Les échanges se sont focalisés sur deux grands axes : la consolidation des capacités du secteur minier et la diversification économique du pays. Selon le ministre Pakabomba, « Diversifier les partenaires économiques est essentiel pour attirer une gamme plus large d’investisseurs. Cette stratégie est conçue non seulement pour générer des emplois mais aussi pour promouvoir un développement durable à long terme.«
Les discussions ont également abordé le réexamen de projets d’envergure tels que le complexe hydroélectrique de Grand Inga, qui est crucial pour augmenter la capacité énergétique du pays, et l’exploitation du lithium à Manono. Ce dernier projet, en particulier, pourrait transformer le marché global des matières premières, le lithium étant un composant clé pour les batteries modernes.

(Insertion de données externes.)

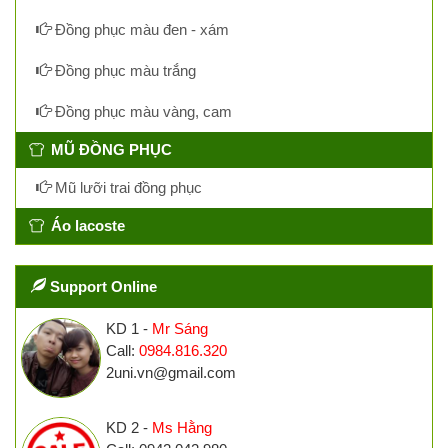
Đồng phục màu đen - xám
Đồng phục màu trắng
Đồng phục màu vàng, cam
MŨ ĐỒNG PHỤC
Mũ lưỡi trai đồng phục
Áo lacoste
Support Online
KD 1 -
Mr Sáng
Call:
0984.816.320
2uni.vn@gmail.com
KD 2 -
Ms Hằng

Perspectives économiques : enjeux et opportunités
La RDC, riche en ressources naturelles, fait face à un défi de taille pour diversifier son économie au-delà du secteur minier. L’objectif est d’équilibrer les investissements dans les infrastructures critiques et les projets de diversification économique pour stimuler une croissance inclusive.
Le projet Grand Inga représente un investissement majeur dans les infrastructures électriques, avec des projections évaluant une augmentation de la capacité énergétique nationale pouvant atteindre 42 000 mégawatts une fois achevé. Cela pourrait potentiellement transformer le secteur énergétique du pays, tout en contribuant à la réduction des coûts énergétiques pour les industries locales.
L’exploitation du lithium à Manono est également stratégique. La RDC possède l’une des plus grandes réserves de lithium au monde. Les projections indiquent que le développement de ce secteur pourrait générer un revenu supplémentaire de 5 milliards de dollars pour le pays d’ici les dix prochaines années, consolidant ainsi sa position sur le marché international des matières premières.
Ces initiatives, tout en promettant une diversification économique, devront faire face à des défis importants, notamment en termes de gestion des ressources, de transparence et de durabilité des projets.